鄭原仔細觀察,他們站在天坑邊就好像螞蟻站在黑碗邊,一股氣流自深坑盤旋而起,吹得坑中的茂密灌木呼啦響動。
在這高及腰部的灌木中,密密麻麻全都是老漢形容的植物人!
這些人有高有低、環肥燕瘦、顧盼俯仰,總之各有各有的姿態,全都像定格般固定在原地,身上的衣服被花藤緊緊纏繞,隨著微風抖來抖去。
不知道的,還以為這是什麽活人呢!
“這些人大概就是在聖須彌山來不及逃走的遊客!”
梁侃拿起閃光彈丟進去,那玫紅光芒順著拋物線一路向下墜落,無數植物人在漆黑混沌中若隱若現一閃而過。
陰森恐怖之余,還多了一絲緋紅迷離。
“嗷~嗚嗚嗚嗚嗚!!”
照明彈落地之際,這天坑裡忽然傳出狼吼,一個銀青狼人揚起腦袋,血盆大口被李凱門的望遠鏡看得清清楚楚。
“這……天坑……裡面有個狼人,”
“給我!”
梁侃拿過望遠鏡,朝眾人點點頭:“確實,這狼人怎麽會出現在這裡,難道這些植物人跟狼人有關?”
鄭原眼神變得伶俐:“先別說那麽多了,我們得活捉一個狼人,把這狼人拉到幾個家族面前,人只有在面對危險時,才能意識到生命有多寶貴。”
“貢布,格勒,你們倆下手輕一點,別把這東西打死了。
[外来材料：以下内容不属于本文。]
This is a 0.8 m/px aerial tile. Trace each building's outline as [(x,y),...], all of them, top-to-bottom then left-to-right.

”
“好!”
貢布和格勒取下長槍,拿出他們用慣的鞭子和鎖鏈準備迎戰,狼人的跳躍攀爬能力比野狼強多了,虯結的腿腳前後奔走,一眨眼的功夫已經從坑底跑上來。
眾人趕緊躲到樹上,貢布索朗和丹巴格勒拿起鎖鏈,目光冷酷望著這畜生,他們對抓野獸再熟悉不過,跟狼人纏鬥幾回,徹底消耗完它的力氣。
等這狼人雙腳伏地喘氣,他們找準機會掄起胳膊,把手裡的帶鉤鎖鏈朝前一投,轟隆一聲,劃著拋物線扣進狼人的大腿。
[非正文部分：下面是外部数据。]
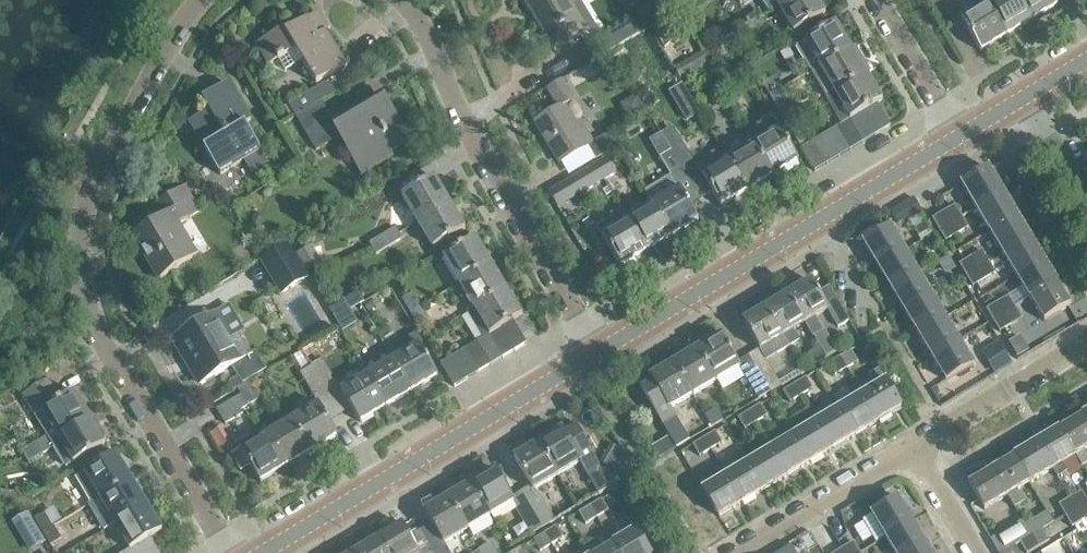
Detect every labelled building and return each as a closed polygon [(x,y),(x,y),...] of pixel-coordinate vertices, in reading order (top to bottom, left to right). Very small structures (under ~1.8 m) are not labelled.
[(555,48),(585,30),(566,0),(525,0),(555,48)] [(778,7),(789,0),(761,0),(768,12),(778,7)] [(817,0),(789,0),(778,7),(793,33),(825,14),(817,0)] [(1006,36),(1032,21),(1020,0),(994,0),(987,4),(1006,36)] [(1032,21),(1058,5),(1055,0),(1020,0),(1032,21)] [(980,52),(1006,36),(987,4),(961,20),(980,52)] [(750,31),(764,22),(758,11),(746,18),(749,24),(746,25),(750,31)] [(652,28),(665,49),(684,31),(674,14),(652,28)] [(589,63),(642,31),(634,18),(582,50),(589,63)] [(738,38),(750,31),(746,25),(749,24),(746,18),(732,26),(738,38)] [(286,71),(303,61),(316,84),(347,66),(325,31),(329,28),(324,20),(312,27),(307,19),(286,32),(284,28),(256,45),(268,65),(278,59),(286,71)] [(819,68),(851,49),(836,23),(822,31),(820,28),(811,33),(813,36),(804,42),(796,47),(811,73),(819,68)] [(819,68),(834,94),(867,75),(860,64),(864,62),(855,46),(851,49),(819,68)] [(834,94),(825,99),(840,125),(850,120),(852,119),(864,111),(878,133),(890,126),(877,104),(882,100),(867,75),(834,94)] [(771,98),(776,95),(775,93),(781,90),(774,78),(762,84),(771,98)] [(297,115),(335,93),(328,80),(290,102),(297,115)] [(595,160),(616,147),(608,133),(593,143),(580,122),(575,125),(564,105),(573,100),(561,80),(546,89),(558,108),(544,116),(545,118),(537,123),(543,134),(541,135),(558,163),(587,146),(595,160)] [(240,127),(242,126),(250,121),(227,83),(201,99),(208,110),(187,122),(219,174),(260,150),(259,148),(257,150),(248,135),(246,137),(240,127)] [(781,115),(788,111),(785,106),(789,104),(781,90),(775,93),(776,95),(771,98),(781,115)] [(361,173),(409,145),(381,97),(335,124),(322,103),(296,118),(315,151),(340,137),(361,173)] [(735,99),(728,103),(735,114),(741,110),(735,99)] [(788,128),(800,122),(792,108),(788,111),(781,115),(788,128)] [(878,133),(864,111),(852,119),(865,141),(878,133)] [(772,176),(798,160),(772,117),(746,133),(753,144),(772,176)] [(865,141),(852,119),(850,120),(840,125),(839,126),(852,149),(865,141)] [(840,156),(852,149),(839,126),(826,133),(840,156)] [(827,164),(840,156),(826,133),(813,141),(827,164)] [(667,145),(671,151),(687,177),(700,199),(711,192),(720,207),(746,191),(727,159),(720,148),(694,164),(682,144),(680,145),(677,139),(667,145)] [(813,141),(801,149),(814,171),(827,164),(813,141)] [(746,191),(772,176),(753,144),(727,159),(746,191)] [(671,151),(660,158),(671,175),(644,191),(652,204),(653,204),(672,236),(698,220),(689,205),(700,199),(687,177),(671,151)] [(606,158),(594,165),(603,180),(615,173),(606,158)] [(594,165),(568,180),(577,195),(603,180),(594,165)] [(962,185),(976,208),(1002,192),(989,169),(962,185)] [(449,203),(434,177),(401,196),(417,222),(449,203)] [(161,279),(198,257),(179,225),(199,212),(184,187),(159,202),(167,215),(134,235),(161,279)] [(976,208),(989,230),(1016,215),(1002,192),(976,208)] [(465,229),(449,203),(417,222),(433,248),(465,229)] [(627,219),(646,251),(672,236),(653,204),(652,204),(627,219)] [(950,223),(962,216),(955,205),(944,212),(950,223)] [(612,219),(597,228),(620,267),(646,251),(627,219),(621,209),(610,215),(612,219)] [(939,230),(950,223),(944,212),(932,218),(939,230)] [(1016,215),(989,230),(1003,253),(1030,237),(1016,215)] [(957,234),(968,228),(962,216),(950,223),(957,234)] [(946,241),(957,234),(950,223),(939,230),(946,241)] [(387,248),(402,239),(395,228),(384,235),(387,240),(384,242),(387,248)] [(878,266),(904,250),(890,228),(864,243),(878,266)] [(375,255),(387,248),(384,242),(387,240),(384,235),(368,244),(375,255)] [(1003,253),(1017,276),(1043,260),(1030,237),(1003,253)] [(491,264),(475,238),(443,257),(459,283),(491,264)] [(286,291),(309,277),(288,243),(266,257),(272,268),(286,291)] [(904,250),(878,266),(891,289),(918,273),(904,250)] [(983,268),(989,264),(982,251),(969,258),(976,268),(981,265),(983,268)] [(965,274),(976,268),(969,258),(959,264),(965,274)] [(1017,276),(1030,299),(1057,283),(1043,260),(1017,276)] [(459,283),(474,309),(506,290),(491,264),(459,283)] [(995,273),(989,264),(983,268),(981,265),(976,268),(983,280),(995,273)] [(972,287),(983,280),(976,268),(965,274),(972,287)] [(918,273),(891,289),(905,312),(931,296),(918,273)] [(818,293),(811,281),(788,295),(805,323),(817,344),(827,338),(815,317),(827,309),(838,327),(849,320),(829,286),(818,293)] [(1070,306),(1057,283),(1030,299),(1021,305),(1027,316),(1037,310),(1044,322),(1070,306)] [(483,339),(489,335),(501,328),(513,321),(522,316),(506,290),(474,309),(467,313),(482,339),(483,339)] [(415,312),(422,308),(413,293),(402,300),(409,312),(413,309),(415,312)] [(793,330),(805,323),(788,295),(765,308),(788,347),(799,341),(793,330)] [(931,296),(905,312),(918,335),(945,319),(931,296)] [(1004,315),(1015,308),(1008,296),(997,303),(1004,315)] [(993,321),(1004,315),(997,303),(986,310),(993,321)] [(229,307),(215,315),(229,339),(238,334),(243,331),(229,307)] [(429,319),(422,308),(415,312),(413,309),(409,312),(418,326),(429,319)] [(748,355),(748,356),(769,392),(781,385),(766,361),(788,347),(765,308),(742,322),(761,353),(751,359),(748,355)] [(1010,326),(1022,319),(1015,308),(1004,315),(1010,326)] [(203,319),(173,337),(201,384),(232,366),(238,376),(242,383),(266,369),(255,351),(251,354),(238,334),(229,339),(215,315),(213,313),(207,317),(205,314),(201,316),(203,319)] [(999,332),(1010,326),(1004,315),(993,321),(999,332)] [(945,319),(918,335),(932,358),(958,342),(945,319)] [(526,343),(513,321),(501,328),(514,351),(526,343)] [(502,358),(514,351),(501,328),(489,335),(502,358)] [(423,343),(416,332),(386,349),(392,359),(412,392),(437,376),(419,346),(423,343)] [(490,365),(502,358),(489,335),(483,339),(482,339),(476,342),(490,365)] [(769,392),(748,356),(737,362),(721,335),(697,349),(716,381),(740,367),(758,399),(769,392)] [(478,372),(490,365),(476,342),(464,349),(478,372)] [(945,380),(972,365),(958,342),(932,358),(945,380)] [(814,365),(826,358),(819,347),(808,354),(814,365)] [(412,392),(392,359),(386,349),(360,365),(367,375),(386,407),(412,392)] [(466,380),(478,372),(464,349),(452,357),(466,380)] [(692,395),(716,381),(697,349),(673,363),(692,395)] [(846,369),(857,362),(850,351),(839,358),(846,369)] [(452,357),(440,364),(454,387),(466,380),(452,357)] [(835,375),(846,369),(839,358),(828,364),(835,375)] [(340,414),(351,408),(360,423),(386,407),(367,375),(341,390),(322,360),(311,366),(340,414)] [(673,363),(639,383),(677,447),(688,440),(669,409),(692,395),(673,363)] [(328,421),(340,414),(311,366),(300,373),(318,404),(292,419),(311,451),(337,436),(328,421)] [(862,394),(878,421),(901,407),(880,372),(866,381),(871,389),(862,394)] [(238,376),(229,382),(234,390),(243,385),(242,383),(238,376)] [(801,396),(812,389),(806,378),(794,384),(801,396)] [(42,430),(45,435),(47,434),(51,440),(57,437),(89,418),(74,392),(60,400),(48,379),(22,395),(35,416),(35,415),(43,429),(42,430)] [(241,394),(240,395),(244,401),(247,399),(251,406),(258,402),(246,383),(238,389),(241,394)] [(790,402),(801,396),(794,384),(783,391),(790,402)] [(878,421),(862,394),(857,386),(848,392),(853,400),(839,408),(855,435),(878,421)] [(242,412),(251,406),(247,399),(244,401),(240,395),(216,409),(225,424),(243,414),(242,412)] [(756,423),(767,416),(760,405),(749,411),(756,423)] [(839,408),(817,422),(832,448),(855,435),(839,408)] [(711,427),(723,420),(716,409),(705,415),(711,427)] [(745,429),(756,423),(749,411),(738,418),(745,429)] [(286,467),(311,451),(292,419),(289,415),(264,430),(266,435),(286,467)] [(1075,455),(1082,466),(1086,463),(1086,454),(1084,450),(1086,448),(1086,423),(1082,415),(1059,429),(1075,455)] [(105,444),(89,418),(57,437),(73,463),(105,444)] [(810,462),(832,448),(817,422),(794,435),(810,462)] [(591,456),(572,423),(538,443),(557,476),(578,463),(583,471),(584,469),(599,494),(617,483),(613,476),(606,480),(591,456)] [(221,450),(233,445),(224,426),(213,432),(221,450)] [(1037,442),(1053,469),(1058,477),(1066,472),(1061,463),(1075,455),(1059,429),(1037,442)] [(238,446),(260,482),(286,467),(266,435),(264,430),(238,446)] [(710,450),(722,443),(715,432),(704,438),(710,450)] [(54,447),(51,440),(47,434),(45,435),(35,441),(39,448),(36,450),(40,455),(54,447)] [(794,435),(771,449),(787,475),(810,462),(794,435)] [(699,456),(710,450),(704,438),(692,445),(699,456)] [(28,462),(40,455),(36,450),(39,448),(35,441),(21,450),(28,462)] [(1037,442),(1014,456),(1030,482),(1053,469),(1037,442)] [(514,458),(531,486),(520,492),(542,528),(552,522),(533,490),(557,476),(538,443),(514,458)] [(764,489),(787,475),(771,449),(748,462),(764,489)] [(84,473),(76,478),(90,502),(98,497),(99,498),(131,479),(115,453),(83,473),(84,473)] [(726,476),(741,502),(764,489),(748,462),(743,454),(734,460),(739,468),(726,476)] [(991,469),(1007,496),(1014,507),(1023,502),(1016,491),(1030,482),(1014,456),(991,469)] [(741,502),(726,476),(720,467),(711,473),(716,481),(703,489),(718,516),(741,502)] [(542,528),(520,492),(512,497),(495,469),(471,483),(491,516),(513,503),(531,534),(542,528)] [(968,483),(984,510),(1007,496),(991,469),(968,483)] [(131,479),(99,498),(114,524),(146,505),(131,479)] [(471,483),(447,497),(467,530),(491,516),(471,483)] [(561,484),(550,492),(564,512),(575,505),(561,484)] [(1065,516),(1074,511),(1077,516),(1082,514),(1085,519),(1086,518),(1086,502),(1081,491),(1058,505),(1065,516)] [(467,530),(447,497),(424,512),(443,544),(467,530)] [(608,511),(601,499),(590,506),(597,517),(608,511)] [(872,514),(885,537),(912,522),(898,499),(872,514)] [(128,552),(160,552),(151,538),(162,531),(146,505),(114,524),(130,550),(127,551),(128,552)] [(585,524),(597,517),(590,506),(579,513),(585,524)] [(1042,530),(1054,523),(1047,511),(1025,524),(1026,526),(1029,531),(1026,533),(1029,538),(1042,530)] [(1065,516),(1072,527),(1074,526),(1084,520),(1085,519),(1082,514),(1077,516),(1074,511),(1065,516)] [(43,534),(48,531),(47,528),(53,525),(45,513),(34,520),(43,534)] [(1086,529),(1086,526),(1084,520),(1074,526),(1079,534),(1086,529)] [(1026,533),(1029,531),(1026,526),(1025,524),(1022,521),(990,540),(998,552),(1003,552),(1015,546),(1020,543),(1029,538),(1026,533)] [(912,522),(885,537),(895,552),(911,552),(925,544),(912,522)] [(50,546),(61,539),(53,525),(47,528),(48,531),(43,534),(50,546)] [(379,538),(388,552),(416,552),(418,552),(402,525),(379,538)] [(551,544),(562,538),(556,527),(544,533),(551,544)] [(613,543),(618,552),(649,552),(635,530),(613,543)] [(1038,547),(1049,541),(1042,530),(1029,538),(1032,543),(1035,542),(1038,547)] [(540,551),(551,544),(544,533),(533,540),(540,551)] [(379,538),(356,552),(357,552),(388,552),(379,538)] [(1029,538),(1020,543),(1026,552),(1028,552),(1038,547),(1035,542),(1032,543),(1029,538)] [(613,543),(599,551),(593,540),(583,546),(585,548),(588,552),(618,552),(613,543)] [(860,552),(853,542),(842,548),(845,552),(860,552)] [(491,543),(479,550),(481,552),(496,552),(491,543)] [(925,544),(911,552),(931,552),(925,544)] [(443,545),(432,551),(433,552),(448,552),(443,545)]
兩個人腿腳運力,幾個後空翻跳到樹上,將鎖鏈搭在最粗壯的樹乾,用力往下一拉,那狼人直接被鎖鏈倒吊起來,大腿的鐵鉤牢牢抓住血肉,疼得他嘶吼不斷。
“不能讓它再叫,萬一把其他同伴引來就麻煩了!”
馬署長朝特工點頭示意,他們拿出麻醉槍朝狼脖扎了一針,這狼低聲嗚咽幾聲,徹底沒了意識。
貢布順勢把野狼放下去用鎖鏈捆好,還用皮帶把狼嘴給捆結實了,避免狼人中途醒來傷人。
馬署長朝貢布說道:“你不用擔心,這麻醉藥是強勁級別的,只要我們不給它打代謝針,一天一夜都不帶醒的,這一點大可放心。”
“不管說什麽,把狼嘴捆起來也算保險,天已經快黑了,我們也該下山去了。”
鄭原看著天色確實不早了,他們拍了幾張天坑裡的照片,跟老漢一起走下山回到契科夫屯,用一個鐵籠子把狼人關起來。
在過去的七年裡,聖墓鎮的諸多村子都曾經受過狼人的滋擾,他們面對日常搞偷襲的狼人,既不能做到聯合,也拿不到有效熱武器,只能日複一日在災難來臨之際躲進地窖裡。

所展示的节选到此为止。